What you will do:
Write out the whole listing. Leave out nothing.
--- Given records Enclosed Below ---
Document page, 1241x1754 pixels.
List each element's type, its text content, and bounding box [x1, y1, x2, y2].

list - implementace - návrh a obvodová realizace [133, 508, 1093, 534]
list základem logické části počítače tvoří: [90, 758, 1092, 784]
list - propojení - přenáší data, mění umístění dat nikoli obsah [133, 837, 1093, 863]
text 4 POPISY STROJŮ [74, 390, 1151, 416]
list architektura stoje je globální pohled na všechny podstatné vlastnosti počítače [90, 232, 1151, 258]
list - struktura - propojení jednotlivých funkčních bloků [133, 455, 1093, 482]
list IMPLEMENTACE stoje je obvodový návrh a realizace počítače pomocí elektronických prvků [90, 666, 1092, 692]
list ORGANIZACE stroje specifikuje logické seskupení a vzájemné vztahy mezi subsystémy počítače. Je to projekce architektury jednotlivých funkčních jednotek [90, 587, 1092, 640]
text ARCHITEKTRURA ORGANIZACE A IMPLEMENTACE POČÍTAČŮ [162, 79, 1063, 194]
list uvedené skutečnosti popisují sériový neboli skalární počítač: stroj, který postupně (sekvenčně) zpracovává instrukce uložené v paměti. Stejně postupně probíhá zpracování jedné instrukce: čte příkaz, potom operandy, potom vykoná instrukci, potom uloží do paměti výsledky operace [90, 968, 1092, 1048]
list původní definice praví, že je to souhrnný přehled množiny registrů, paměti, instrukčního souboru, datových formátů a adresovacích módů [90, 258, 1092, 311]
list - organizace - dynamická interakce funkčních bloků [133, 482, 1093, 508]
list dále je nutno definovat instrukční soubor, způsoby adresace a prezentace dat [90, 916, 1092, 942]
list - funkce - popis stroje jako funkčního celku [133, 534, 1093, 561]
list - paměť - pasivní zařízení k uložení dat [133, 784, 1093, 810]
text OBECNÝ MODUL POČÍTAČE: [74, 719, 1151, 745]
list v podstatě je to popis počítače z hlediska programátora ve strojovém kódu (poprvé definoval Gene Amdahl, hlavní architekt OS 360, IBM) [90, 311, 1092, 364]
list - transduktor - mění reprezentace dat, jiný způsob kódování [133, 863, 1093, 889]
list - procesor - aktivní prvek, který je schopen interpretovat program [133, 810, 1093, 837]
--- End of Enclosed Given records ---
Exercise response:
Document page, 1241x1754 pixels.
List each element's type, its text content, and bounding box [x1, y1, x2, y2].

list - implementace - návrh a obvodová realizace [133, 508, 1093, 534]
list základem logické části počítače tvoří: [90, 758, 1092, 784]
list - propojení - přenáší data, mění umístění dat nikoli obsah [133, 837, 1093, 863]
text 4 POPISY STROJŮ [74, 390, 1151, 416]
list architektura stoje je globální pohled na všechny podstatné vlastnosti počítače [90, 232, 1151, 258]
list - struktura - propojení jednotlivých funkčních bloků [133, 455, 1093, 482]
list IMPLEMENTACE stoje je obvodový návrh a realizace počítače pomocí elektronických prvků [90, 666, 1092, 692]
list ORGANIZACE stroje specifikuje logické seskupení a vzájemné vztahy mezi subsystémy počítače. Je to projekce architektury jednotlivých funkčních jednotek [90, 587, 1092, 640]
text ARCHITEKTRURA ORGANIZACE A IMPLEMENTACE POČÍTAČŮ [162, 79, 1063, 194]
list uvedené skutečnosti popisují sériový neboli skalární počítač: stroj, který postupně (sekvenčně) zpracovává instrukce uložené v paměti. Stejně postupně probíhá zpracování jedné instrukce: čte příkaz, potom operandy, potom vykoná instrukci, potom uloží do paměti výsledky operace [90, 968, 1092, 1048]
list původní definice praví, že je to souhrnný přehled množiny registrů, paměti, instrukčního souboru, datových formátů a adresovacích módů [90, 258, 1092, 311]
list - organizace - dynamická interakce funkčních bloků [133, 482, 1093, 508]
list dále je nutno definovat instrukční soubor, způsoby adresace a prezentace dat [90, 916, 1092, 942]
list - funkce - popis stroje jako funkčního celku [133, 534, 1093, 561]
list - paměť - pasivní zařízení k uložení dat [133, 784, 1093, 810]
text OBECNÝ MODUL POČÍTAČE: [74, 719, 1151, 745]
list v podstatě je to popis počítače z hlediska programátora ve strojovém kódu (poprvé definoval Gene Amdahl, hlavní architekt OS 360, IBM) [90, 311, 1092, 364]
list - transduktor - mění reprezentace dat, jiný způsob kódování [133, 863, 1093, 889]
list - procesor - aktivní prvek, který je schopen interpretovat program [133, 810, 1093, 837]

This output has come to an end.